Have you ever met someone or been in a situation where you are expected to apologise for your happiness?
Been there and done that many times in my life. Now, I am at the point where being alone - physically and relationally - really does not bother me at all.
Being oneself is far more important than being who someone else needs you to be.
Recently, there was a situation in my professional life where an individual who did not wish to take responsibility for herself and her behaviour lashed out at me - verbally and physically. In her mind, it was unreasonable of me as the representative of the organization to expect her to do what every employee, myself included, in any job anywhere in the world is expected to do.
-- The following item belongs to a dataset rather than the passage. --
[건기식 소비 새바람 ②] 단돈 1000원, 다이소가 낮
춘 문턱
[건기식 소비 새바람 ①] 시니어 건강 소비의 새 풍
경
In essence, I was to turn a blind eye to noncompliance and non-adherence to company policies. When her actions got to the point of being totally intolerable, words had to be spoken - gently and kindly. She, however, took offence. I became the bitch for upholding policy and following senior management instruction.
There was a point when it was clear that I was to apologize for being punctual every day, getting my work done and even finding time to help others with theirs. It seems as if my efficiency was not something that ought to make me proud.
This kind of attitude I have seen before. While working with the federal government of Canada, many of my colleagues felt threatened by those of us with degrees. We were ridiculed and derided in an attempt to diminish our hopes of rising to higher levels. It was their own low self esteem that they were trying to mask by this behaviour. Some of those targetted preferred not to mention that they had an university education. I did no such thing and in the end did not make too many friends among the rank and file.
When you have worked, studied, toiled and even struggled long and hard to reach wherever it is that you have - make no apologies for it.
"Once you've accepted your flaws, no one can use them against you. You are YOU and that's the beginning and the end, no apologies, no regrets." Unknown
Nothing stops any of us from reaching our goals but oneself. Therefore no one has the authority to demand, request, suggest or coerce apologies from you for setting standards for your life.
Your work ethic, relationship boundaries and your standard of living are yours to set. Allow no one to cause you to lower your bar to match their selfish needs. Conversely, expect no one to apologize for living life on their terms. Should that person choose not to respect and adhere to policies of a company that they have accepted employment with, or the expectations that come with say marriage, then state your position but do not settle for mediocrity performance or settle for a relationship that does not serve your highest 'good'.
Make no apologies for being the best you and desiring the best for you!